An exact copy of the entries is needed, with every line included.

→ **Input**:
______

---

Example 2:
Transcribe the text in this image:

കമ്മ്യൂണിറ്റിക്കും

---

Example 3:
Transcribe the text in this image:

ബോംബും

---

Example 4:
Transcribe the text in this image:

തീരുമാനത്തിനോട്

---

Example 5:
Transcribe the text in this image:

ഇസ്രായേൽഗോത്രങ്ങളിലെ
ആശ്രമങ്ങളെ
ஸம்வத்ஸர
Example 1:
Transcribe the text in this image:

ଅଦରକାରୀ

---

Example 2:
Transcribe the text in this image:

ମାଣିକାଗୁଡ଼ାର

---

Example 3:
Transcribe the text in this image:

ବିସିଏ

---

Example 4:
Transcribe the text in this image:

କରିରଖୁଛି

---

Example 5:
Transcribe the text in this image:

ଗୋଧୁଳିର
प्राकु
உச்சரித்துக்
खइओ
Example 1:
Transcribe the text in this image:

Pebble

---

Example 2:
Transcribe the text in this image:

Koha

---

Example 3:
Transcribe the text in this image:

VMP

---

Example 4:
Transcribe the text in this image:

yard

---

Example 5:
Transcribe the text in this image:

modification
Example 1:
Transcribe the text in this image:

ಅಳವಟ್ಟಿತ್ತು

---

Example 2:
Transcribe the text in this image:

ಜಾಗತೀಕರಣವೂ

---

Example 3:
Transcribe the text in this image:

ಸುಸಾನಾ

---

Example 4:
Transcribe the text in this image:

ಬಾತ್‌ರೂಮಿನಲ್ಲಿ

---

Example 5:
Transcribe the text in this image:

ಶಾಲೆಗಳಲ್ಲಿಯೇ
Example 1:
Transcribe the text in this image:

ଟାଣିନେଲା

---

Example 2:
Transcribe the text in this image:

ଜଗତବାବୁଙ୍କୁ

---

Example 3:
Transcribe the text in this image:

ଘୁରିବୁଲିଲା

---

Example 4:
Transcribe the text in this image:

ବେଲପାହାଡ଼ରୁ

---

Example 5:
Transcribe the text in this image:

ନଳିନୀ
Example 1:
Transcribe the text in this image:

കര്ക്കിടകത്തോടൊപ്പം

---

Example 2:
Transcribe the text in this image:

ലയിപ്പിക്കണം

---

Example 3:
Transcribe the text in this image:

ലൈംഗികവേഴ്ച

______

→ **Answer to this exercise**:
---

Example 2:
Transcribe the text in this image:

കമ്മ്യൂണിറ്റിക്കും

---

Example 3:
Transcribe the text in this image:

ബോംബും

---

Example 4:
Transcribe the text in this image:

തീരുമാനത്തിനോട്

---

Example 5:
Transcribe the text in this image:

ഇസ്രായേൽഗോത്രങ്ങളിലെ
ആശ്രമങ്ങളെ
ஸம்வத்ஸர
Example 1:
Transcribe the text in this image:

ଅଦରକାରୀ

---

Example 2:
Transcribe the text in this image:

ମାଣିକାଗୁଡ଼ାର

---

Example 3:
Transcribe the text in this image:

ବିସିଏ

---

Example 4:
Transcribe the text in this image:

କରିରଖୁଛି

---

Example 5:
Transcribe the text in this image:

ଗୋଧୁଳିର
प्राकु
உச்சரித்துக்
खइओ
Example 1:
Transcribe the text in this image:

Pebble

---

Example 2:
Transcribe the text in this image:

Koha

---

Example 3:
Transcribe the text in this image:

VMP

---

Example 4:
Transcribe the text in this image:

yard

---

Example 5:
Transcribe the text in this image:

modification
Example 1:
Transcribe the text in this image:

ಅಳವಟ್ಟಿತ್ತು

---

Example 2:
Transcribe the text in this image:

ಜಾಗತೀಕರಣವೂ

---

Example 3:
Transcribe the text in this image:

ಸುಸಾನಾ

---

Example 4:
Transcribe the text in this image:

ಬಾತ್‌ರೂಮಿನಲ್ಲಿ

---

Example 5:
Transcribe the text in this image:

ಶಾಲೆಗಳಲ್ಲಿಯೇ
Example 1:
Transcribe the text in this image:

ଟାଣିନେଲା

---

Example 2:
Transcribe the text in this image:

ଜଗତବାବୁଙ୍କୁ

---

Example 3:
Transcribe the text in this image:

ଘୁରିବୁଲିଲା

---

Example 4:
Transcribe the text in this image:

ବେଲପାହାଡ଼ରୁ

---

Example 5:
Transcribe the text in this image:

ନଳିନୀ
Example 1:
Transcribe the text in this image:

കര്ക്കിടകത്തോടൊപ്പം

---

Example 2:
Transcribe the text in this image:

ലയിപ്പിക്കണം

---

Example 3:
Transcribe the text in this image:

ലൈംഗികവേഴ്ച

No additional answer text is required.